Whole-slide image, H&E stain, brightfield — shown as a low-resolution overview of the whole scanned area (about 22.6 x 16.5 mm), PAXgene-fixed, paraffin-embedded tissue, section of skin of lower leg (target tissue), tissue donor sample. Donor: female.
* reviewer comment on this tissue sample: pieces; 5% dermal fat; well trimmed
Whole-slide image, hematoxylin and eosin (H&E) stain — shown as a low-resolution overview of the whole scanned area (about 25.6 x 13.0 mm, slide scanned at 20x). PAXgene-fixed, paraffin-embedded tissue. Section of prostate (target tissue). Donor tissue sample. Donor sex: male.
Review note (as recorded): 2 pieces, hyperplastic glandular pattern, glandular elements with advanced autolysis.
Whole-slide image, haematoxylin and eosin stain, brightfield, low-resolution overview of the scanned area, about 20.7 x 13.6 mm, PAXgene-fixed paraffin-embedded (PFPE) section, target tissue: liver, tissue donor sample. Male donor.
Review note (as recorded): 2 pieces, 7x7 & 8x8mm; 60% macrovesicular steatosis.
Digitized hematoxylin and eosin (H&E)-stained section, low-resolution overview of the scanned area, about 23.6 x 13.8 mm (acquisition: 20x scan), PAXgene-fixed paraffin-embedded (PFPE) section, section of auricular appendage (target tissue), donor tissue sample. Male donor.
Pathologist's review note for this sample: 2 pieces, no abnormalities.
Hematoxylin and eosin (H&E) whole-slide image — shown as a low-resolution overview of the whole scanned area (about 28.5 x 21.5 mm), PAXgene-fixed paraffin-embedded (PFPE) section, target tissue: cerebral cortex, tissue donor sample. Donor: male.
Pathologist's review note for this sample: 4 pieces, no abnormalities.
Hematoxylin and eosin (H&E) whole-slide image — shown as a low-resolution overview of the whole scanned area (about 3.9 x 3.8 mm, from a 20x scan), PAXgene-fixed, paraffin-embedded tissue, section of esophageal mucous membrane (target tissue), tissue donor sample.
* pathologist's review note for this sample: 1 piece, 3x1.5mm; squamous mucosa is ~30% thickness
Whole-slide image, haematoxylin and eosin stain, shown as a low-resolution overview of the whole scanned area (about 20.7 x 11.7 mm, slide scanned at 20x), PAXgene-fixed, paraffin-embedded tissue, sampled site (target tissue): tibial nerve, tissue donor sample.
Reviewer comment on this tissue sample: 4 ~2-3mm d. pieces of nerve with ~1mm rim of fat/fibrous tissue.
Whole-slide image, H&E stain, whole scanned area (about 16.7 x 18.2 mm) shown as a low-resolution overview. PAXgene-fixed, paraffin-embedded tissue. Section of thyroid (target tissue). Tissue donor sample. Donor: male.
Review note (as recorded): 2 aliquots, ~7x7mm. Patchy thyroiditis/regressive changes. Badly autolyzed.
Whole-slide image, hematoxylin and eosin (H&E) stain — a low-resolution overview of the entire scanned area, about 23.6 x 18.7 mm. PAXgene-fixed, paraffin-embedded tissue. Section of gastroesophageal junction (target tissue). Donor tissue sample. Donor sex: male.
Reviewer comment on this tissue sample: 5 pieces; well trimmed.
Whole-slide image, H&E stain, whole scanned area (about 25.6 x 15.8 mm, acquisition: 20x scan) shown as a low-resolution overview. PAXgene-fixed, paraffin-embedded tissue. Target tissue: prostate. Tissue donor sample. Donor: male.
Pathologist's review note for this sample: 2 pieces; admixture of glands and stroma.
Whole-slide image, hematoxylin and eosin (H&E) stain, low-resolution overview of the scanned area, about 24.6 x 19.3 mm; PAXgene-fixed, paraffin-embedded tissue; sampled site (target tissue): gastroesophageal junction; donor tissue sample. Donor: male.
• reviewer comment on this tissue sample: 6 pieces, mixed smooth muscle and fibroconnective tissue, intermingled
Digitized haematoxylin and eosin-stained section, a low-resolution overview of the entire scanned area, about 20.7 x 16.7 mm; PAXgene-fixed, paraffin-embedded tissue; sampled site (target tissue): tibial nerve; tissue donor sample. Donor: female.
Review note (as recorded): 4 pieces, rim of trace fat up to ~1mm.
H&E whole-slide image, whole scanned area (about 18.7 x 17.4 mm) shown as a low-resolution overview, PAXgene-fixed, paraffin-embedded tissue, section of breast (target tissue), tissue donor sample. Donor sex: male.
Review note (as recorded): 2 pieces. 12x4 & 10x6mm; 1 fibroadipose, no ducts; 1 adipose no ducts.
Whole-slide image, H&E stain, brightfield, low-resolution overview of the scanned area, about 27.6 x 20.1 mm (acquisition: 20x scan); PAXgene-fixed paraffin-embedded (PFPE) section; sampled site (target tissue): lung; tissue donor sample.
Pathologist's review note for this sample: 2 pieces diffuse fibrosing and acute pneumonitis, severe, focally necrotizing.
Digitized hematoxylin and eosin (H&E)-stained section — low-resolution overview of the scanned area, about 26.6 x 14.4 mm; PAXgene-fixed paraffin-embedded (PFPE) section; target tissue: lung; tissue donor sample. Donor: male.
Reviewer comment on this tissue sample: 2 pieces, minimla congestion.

* [Your assignment]:
Your response should consist of the records, printed exactly.

* [Result for this task]:
Whole-slide image, H&E stain, brightfield — shown as a low-resolution overview of the whole scanned area (about 22.6 x 16.5 mm), PAXgene-fixed, paraffin-embedded tissue, section of skin of lower leg (target tissue), tissue donor sample. Donor: female.
* reviewer comment on this tissue sample: pieces; 5% dermal fat; well trimmed
Whole-slide image, hematoxylin and eosin (H&E) stain — shown as a low-resolution overview of the whole scanned area (about 25.6 x 13.0 mm, slide scanned at 20x). PAXgene-fixed, paraffin-embedded tissue. Section of prostate (target tissue). Donor tissue sample. Donor sex: male.
Review note (as recorded): 2 pieces, hyperplastic glandular pattern, glandular elements with advanced autolysis.
Whole-slide image, haematoxylin and eosin stain, brightfield, low-resolution overview of the scanned area, about 20.7 x 13.6 mm, PAXgene-fixed paraffin-embedded (PFPE) section, target tissue: liver, tissue donor sample. Male donor.
Review note (as recorded): 2 pieces, 7x7 & 8x8mm; 60% macrovesicular steatosis.
Digitized hematoxylin and eosin (H&E)-stained section, low-resolution overview of the scanned area, about 23.6 x 13.8 mm (acquisition: 20x scan), PAXgene-fixed paraffin-embedded (PFPE) section, section of auricular appendage (target tissue), donor tissue sample. Male donor.
Pathologist's review note for this sample: 2 pieces, no abnormalities.
Hematoxylin and eosin (H&E) whole-slide image — shown as a low-resolution overview of the whole scanned area (about 28.5 x 21.5 mm), PAXgene-fixed paraffin-embedded (PFPE) section, target tissue: cerebral cortex, tissue donor sample. Donor: male.
Pathologist's review note for this sample: 4 pieces, no abnormalities.
Hematoxylin and eosin (H&E) whole-slide image — shown as a low-resolution overview of the whole scanned area (about 3.9 x 3.8 mm, from a 20x scan), PAXgene-fixed, paraffin-embedded tissue, section of esophageal mucous membrane (target tissue), tissue donor sample.
* pathologist's review note for this sample: 1 piece, 3x1.5mm; squamous mucosa is ~30% thickness
Whole-slide image, haematoxylin and eosin stain, shown as a low-resolution overview of the whole scanned area (about 20.7 x 11.7 mm, slide scanned at 20x), PAXgene-fixed, paraffin-embedded tissue, sampled site (target tissue): tibial nerve, tissue donor sample.
Reviewer comment on this tissue sample: 4 ~2-3mm d. pieces of nerve with ~1mm rim of fat/fibrous tissue.
Whole-slide image, H&E stain, whole scanned area (about 16.7 x 18.2 mm) shown as a low-resolution overview. PAXgene-fixed, paraffin-embedded tissue. Section of thyroid (target tissue). Tissue donor sample. Donor: male.
Review note (as recorded): 2 aliquots, ~7x7mm. Patchy thyroiditis/regressive changes. Badly autolyzed.
Whole-slide image, hematoxylin and eosin (H&E) stain — a low-resolution overview of the entire scanned area, about 23.6 x 18.7 mm. PAXgene-fixed, paraffin-embedded tissue. Section of gastroesophageal junction (target tissue). Donor tissue sample. Donor sex: male.
Reviewer comment on this tissue sample: 5 pieces; well trimmed.
Whole-slide image, H&E stain, whole scanned area (about 25.6 x 15.8 mm, acquisition: 20x scan) shown as a low-resolution overview. PAXgene-fixed, paraffin-embedded tissue. Target tissue: prostate. Tissue donor sample. Donor: male.
Pathologist's review note for this sample: 2 pieces; admixture of glands and stroma.
Whole-slide image, hematoxylin and eosin (H&E) stain, low-resolution overview of the scanned area, about 24.6 x 19.3 mm; PAXgene-fixed, paraffin-embedded tissue; sampled site (target tissue): gastroesophageal junction; donor tissue sample. Donor: male.
• reviewer comment on this tissue sample: 6 pieces, mixed smooth muscle and fibroconnective tissue, intermingled
Digitized haematoxylin and eosin-stained section, a low-resolution overview of the entire scanned area, about 20.7 x 16.7 mm; PAXgene-fixed, paraffin-embedded tissue; sampled site (target tissue): tibial nerve; tissue donor sample. Donor: female.
Review note (as recorded): 4 pieces, rim of trace fat up to ~1mm.
H&E whole-slide image, whole scanned area (about 18.7 x 17.4 mm) shown as a low-resolution overview, PAXgene-fixed, paraffin-embedded tissue, section of breast (target tissue), tissue donor sample. Donor sex: male.
Review note (as recorded): 2 pieces. 12x4 & 10x6mm; 1 fibroadipose, no ducts; 1 adipose no ducts.
Whole-slide image, H&E stain, brightfield, low-resolution overview of the scanned area, about 27.6 x 20.1 mm (acquisition: 20x scan); PAXgene-fixed paraffin-embedded (PFPE) section; sampled site (target tissue): lung; tissue donor sample.
Pathologist's review note for this sample: 2 pieces diffuse fibrosing and acute pneumonitis, severe, focally necrotizing.
Digitized hematoxylin and eosin (H&E)-stained section — low-resolution overview of the scanned area, about 26.6 x 14.4 mm; PAXgene-fixed paraffin-embedded (PFPE) section; target tissue: lung; tissue donor sample. Donor: male.
Reviewer comment on this tissue sample: 2 pieces, minimla congestion.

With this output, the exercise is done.